Predigt am 27. März 2011

Vier Menschen im Gefängnis. 1943. Eingesperrt wegen … – Weswegen eigentlich? Wegen ihrer Überzeugungen? Wegen ihres Glaubens? Weil sie Unrecht beim Namen nannten? Warum auch immer, fadenscheinig zum Tod verurteilt. Menschen an der Grenze. Diese Menschen beten.

Anderswo zu anderer Zeit: Ein Erbeben. Ein Tsunami. Eine atomare Katastrophe. Auch da: Menschen beten. Nicht alle vielleicht, nicht immer, nicht in gleicher Weise. Aber Menschen beten.

Überall auf der Welt finden wir das: Sorge um andere. Angst vor der Zukunft. Unrecht. Gewalt. Menschen beten. Not lehrt beten, heißt ein Sprichwort.

Aber Menschen beten auch aus anderen Gründen. Ein Ehepaar hat sich lange darauf gefreut. Jetzt sind sie gerade Eltern geworden. Und sie sagen Gott ihre Dankbarkeit. Etwas ist schön, gelungen, vorangegangen. Und Menschen beten. Jemand spürt, dass er zufrieden, sogar glücklich ist. Und er betet einen Lobpreis. Menschen beten in den unterschiedlichsten Lebenslagen.

Menschen beten vermutlich, seit es Menschen gibt. Möglicherweise ist das sogar ein Kennzeichen des Menschseins: beten können. Ich stelle mich hinein in einen größeren Zusammenhang. Ich nehme Kontakt, Bezug – über mich hinaus – zu etwas, das mich übersteigt und weiter und tiefer ist als ich. Der Raum, der mich trägt und umfängt. Die Quelle, die schon sprudelte, als ich noch gar nicht sein konnte. Der Horizont, der mein Woher und mein Wohin umspannt. Nennen wir diesen Raum „Gottesraum“.

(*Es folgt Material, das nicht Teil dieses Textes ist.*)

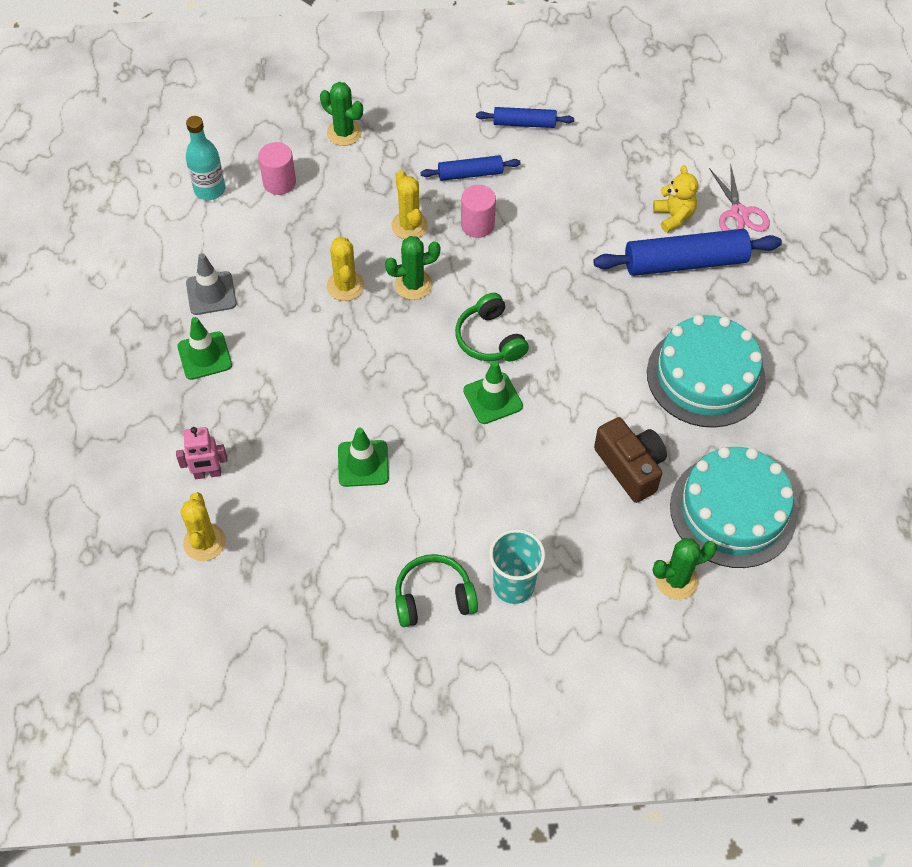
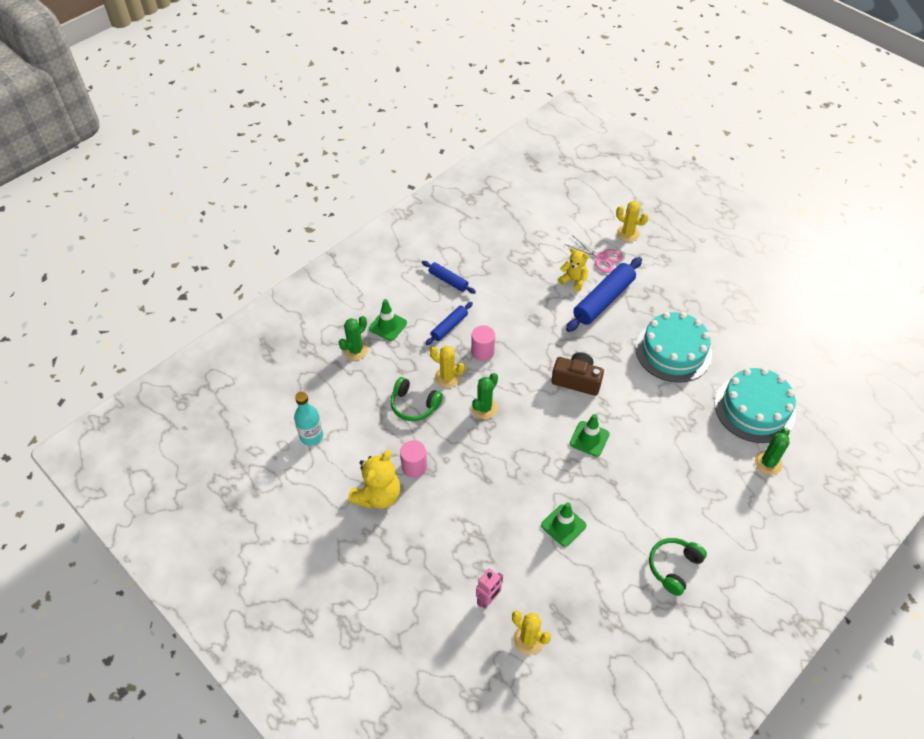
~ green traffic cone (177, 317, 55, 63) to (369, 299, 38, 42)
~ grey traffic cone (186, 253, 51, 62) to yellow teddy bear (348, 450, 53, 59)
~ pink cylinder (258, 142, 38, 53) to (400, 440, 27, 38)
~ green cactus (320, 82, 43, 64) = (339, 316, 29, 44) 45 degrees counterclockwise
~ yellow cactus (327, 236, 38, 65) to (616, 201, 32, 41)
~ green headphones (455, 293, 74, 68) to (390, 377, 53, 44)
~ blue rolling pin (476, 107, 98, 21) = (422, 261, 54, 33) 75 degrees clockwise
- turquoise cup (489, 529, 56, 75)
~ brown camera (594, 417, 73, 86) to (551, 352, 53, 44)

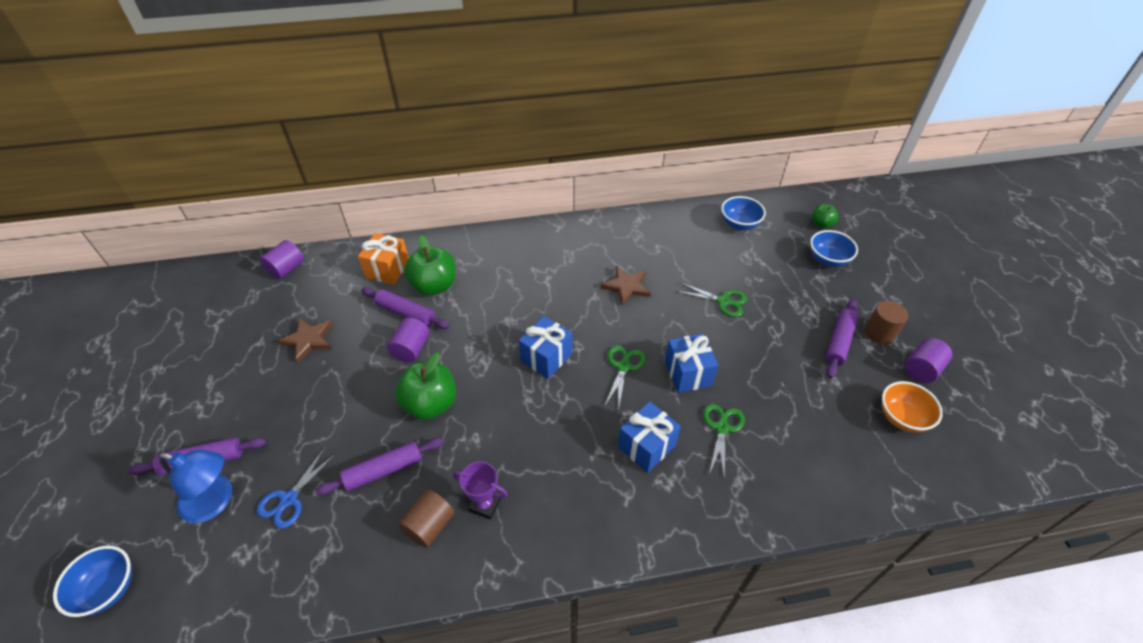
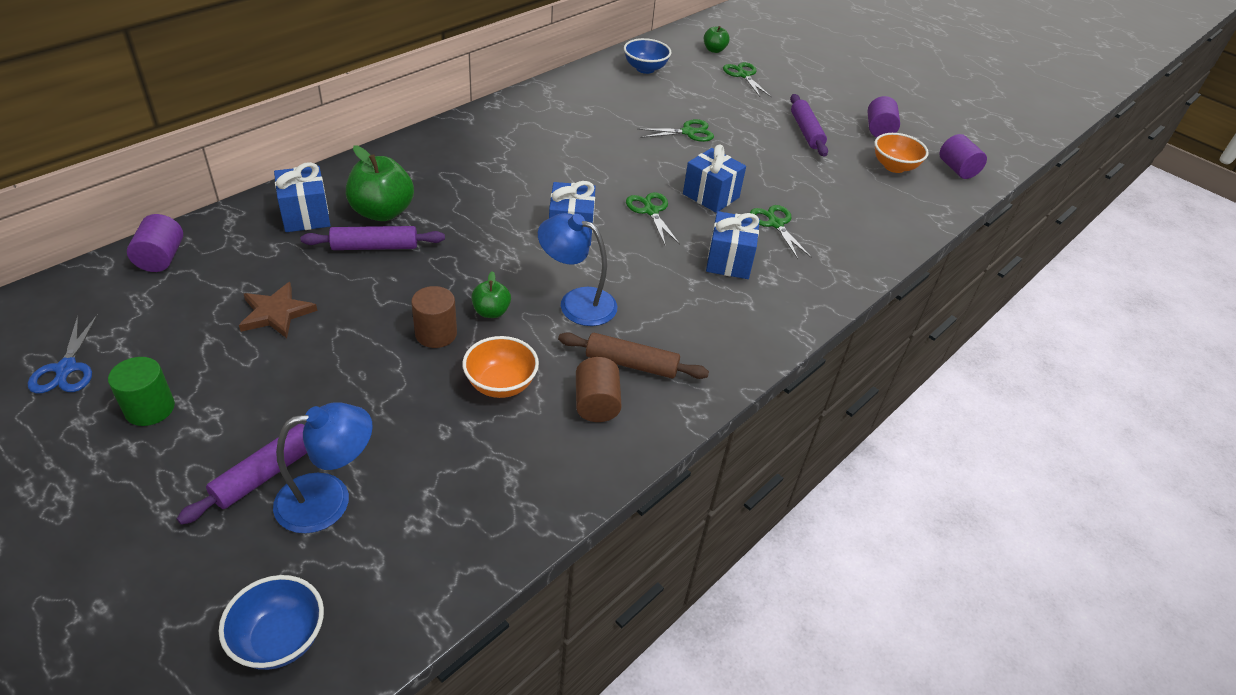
~ blue scissors (257, 448, 79, 80) to (28, 314, 70, 80)
~ purple rolling pin (315, 438, 129, 57) to orange bowl (462, 336, 77, 62)
~ orange gift (358, 233, 51, 52) to blue gift (274, 162, 57, 70)
~ purple cylinder (387, 318, 43, 44) to (939, 134, 48, 45)
~ green apple (395, 352, 61, 68) = (471, 271, 40, 47) x0.54
~ purple trophy (453, 462, 55, 57) to brown rolling pin (558, 332, 151, 47)
- brown star (601, 266, 50, 40)
~ blue bowl (810, 230, 48, 37) to green scissors (723, 62, 49, 36)
~ brown cylinder (865, 301, 43, 43) to (411, 286, 46, 62)
+ green cylinder (108, 357, 67, 69)
+ blue lamp (538, 213, 79, 113)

Wir haben gerade dem Gespräch zwischen Jesus und der Frau am Jakobsbrunnen zugehört. Diese Begegnung hat alle Zutaten eines Gebetes. Denn Gebet ist nichts anderes als Gespräch, Kommunikation, Dialog mit Gott, mit Jesus Christus. Letztlich Begegnung.

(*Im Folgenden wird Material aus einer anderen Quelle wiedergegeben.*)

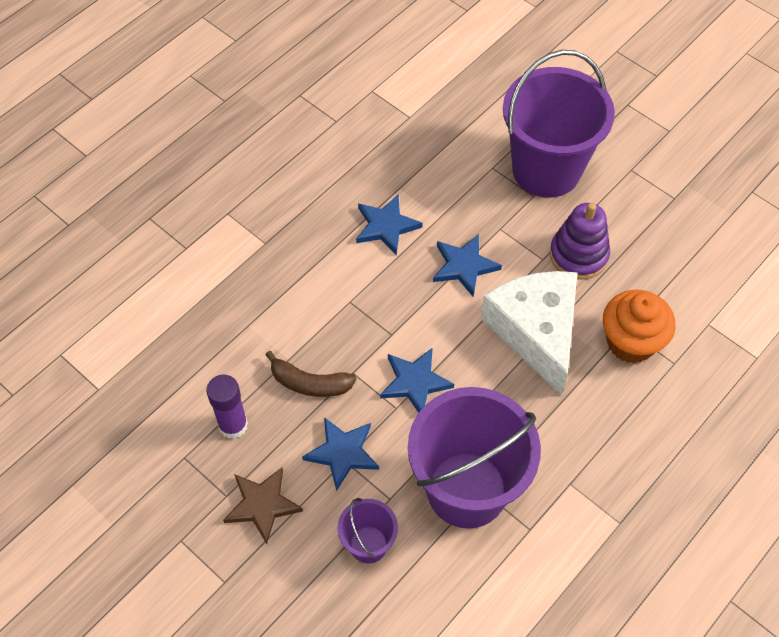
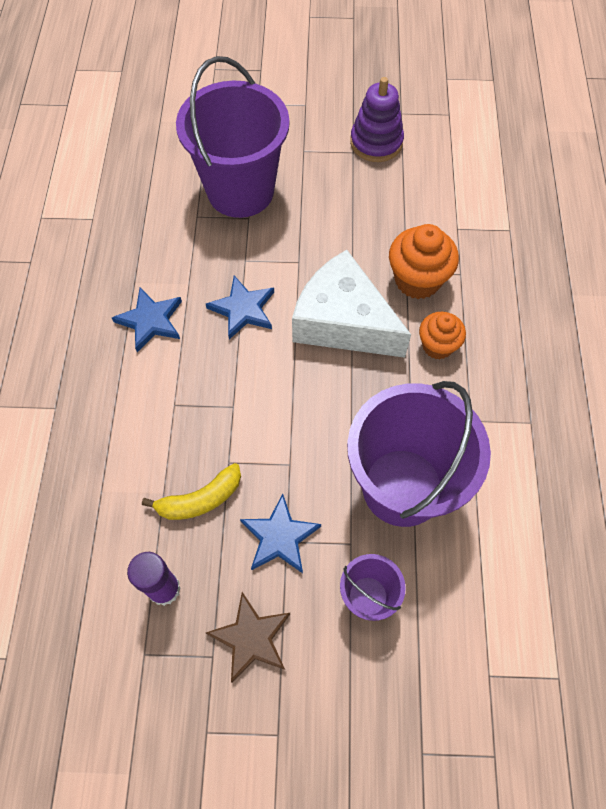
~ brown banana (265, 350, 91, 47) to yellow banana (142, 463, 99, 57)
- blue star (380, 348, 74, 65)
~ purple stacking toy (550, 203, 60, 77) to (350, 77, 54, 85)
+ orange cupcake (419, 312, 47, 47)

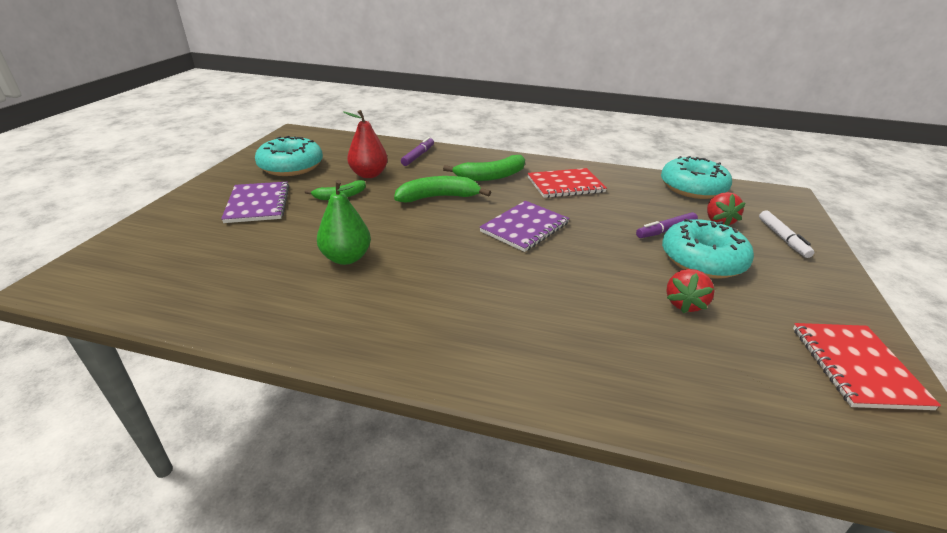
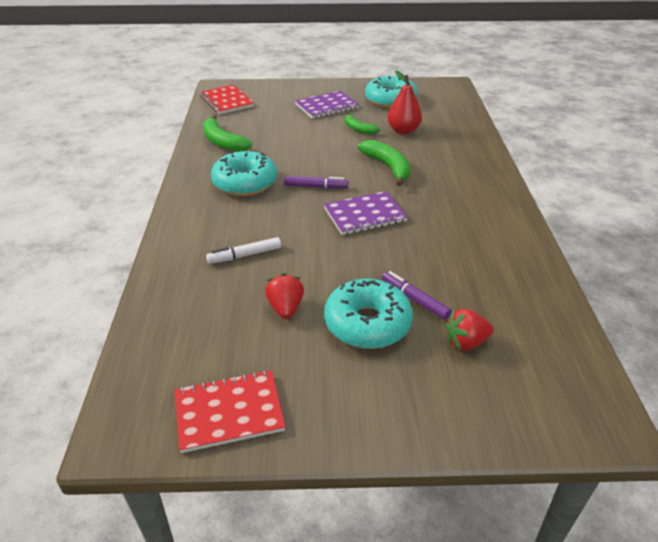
- green pear (317, 180, 54, 85)
~ purple marker (401, 137, 33, 29) to (284, 176, 65, 13)
~ green banana (443, 155, 82, 26) to (203, 115, 49, 37)
~ purple notebook (480, 201, 90, 51) = (324, 191, 84, 44) 45 degrees counterclockwise
~ red notebook (527, 168, 80, 30) to (200, 85, 54, 29)
~ turquoise donut (661, 156, 71, 43) to (211, 151, 66, 45)
~ red strawberry (666, 269, 48, 44) = (265, 273, 39, 46) 75 degrees clockwise
~ white marker (759, 211, 56, 47) to (206, 237, 75, 27)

Die Frau redet mit Jesus. Sie stellt ihm ihre Fragen. Sie sagt ihm ihre Bedenken. Sie benennt ihm gegenüber ihre Sehnsucht. Sie bietet etwas von sich selber an, vom Wasser, das sie schöpfen kann. Und sie hört Jesus zu. (Eine wichtige Zutat, die manche Beter bisweilen vergessen, die zwar ihre Gebetstexte sprechen, aber das Hinhören auf Gott versäumen. Einfach hinhören: Was lässt sich, wenn mein letztes Wort verstummt ist, dahinter und in mir hören.) Und Jesus lässt sich hören. Er sagt Dinge, die sie nicht so ganz versteht. Aber sie hört weiter zu, bleibt im Gespräch. Er sagt Dinge, die für sie überraschend sind. Und sie bleibt mit Interesse dabei, offen, aufnahmebereit. Sie hört hin. Eine wahre Gebetshaltung.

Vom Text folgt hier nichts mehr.